なかなか観に行っている時間がとれなかったのもあるが、会場のプログラムが有料になったのもブレーキにはなった。映画祭の運営上は妥当だと思いつつも、無料から有料への変更というのは値上げ以上の障壁になりそうで今後の映画祭の運営を心配したり、毎年行っていた会場に行かなかったことへの寂しさのようなものも感じたりもした。やはり会場に行かないと「お祭り感」は薄れるし、配信メインになったときに他の配信との比較になってしまって、ただ家で見るだけなら「ショート」という感じでいえば、正直youtubeとかアニメとか比べてしまう。そのせいもあってか、隙間時間でちょっとという感じで、例年は後回しにしてたらブランデッドとか短いものを多めに見て、ついつい20分ぐらいあるドラマは後回しになってしまったかもしれない。

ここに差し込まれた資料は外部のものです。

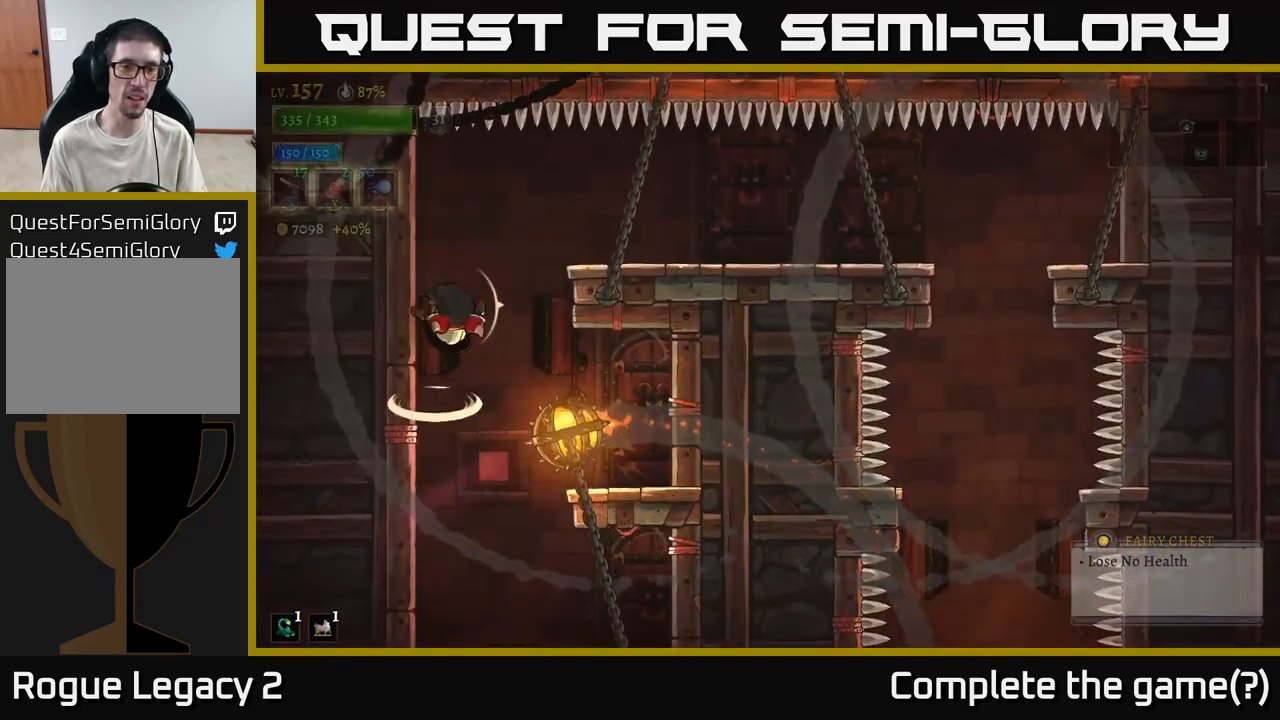
{"buttons": [], "left_stick": "right", "right_stick": "center", "events": [[67, "A", "up"], [283, "left_stick", "center"], [333, "left_stick", "right"]]}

トータルで「78本/818分」見たが、その中で高点数をつけたものだけ今年の記録のため、以下に残しておく。
採点平均
「好き」3.5 「作品」3.3 「脚本」2.8
※CMや実験的なものなど短編作品として評価するに値しない作品は除外している。
Clodagh クローダ
https://www.shortshorts.org/2024/program/int/int-4/clodagh/
「好き」5 「作品」4 「脚本」3
雰囲気とドラマが好みだった。ダンスシーンは演出としては弱いが、そもそも効果的なシーンではあるので魅力になる。脚本はまだまだ直せる。
Yaya ヤヤ
https://www.shortshorts.org/2024/program/int/int-3/yaya/
「好き」4 「作品」4 「脚本」4
脚本に作為的なところがあるがヤヤのキャラクターがいい。今回の映画祭で障害者が出演しているものが多くあったが、正直、ただ出演させているだけになって脚本がクリシェになってしまっているものも多かったが、これはしっかりとキャラクターのドラマとして描こうとしている姿勢が見られてよかった。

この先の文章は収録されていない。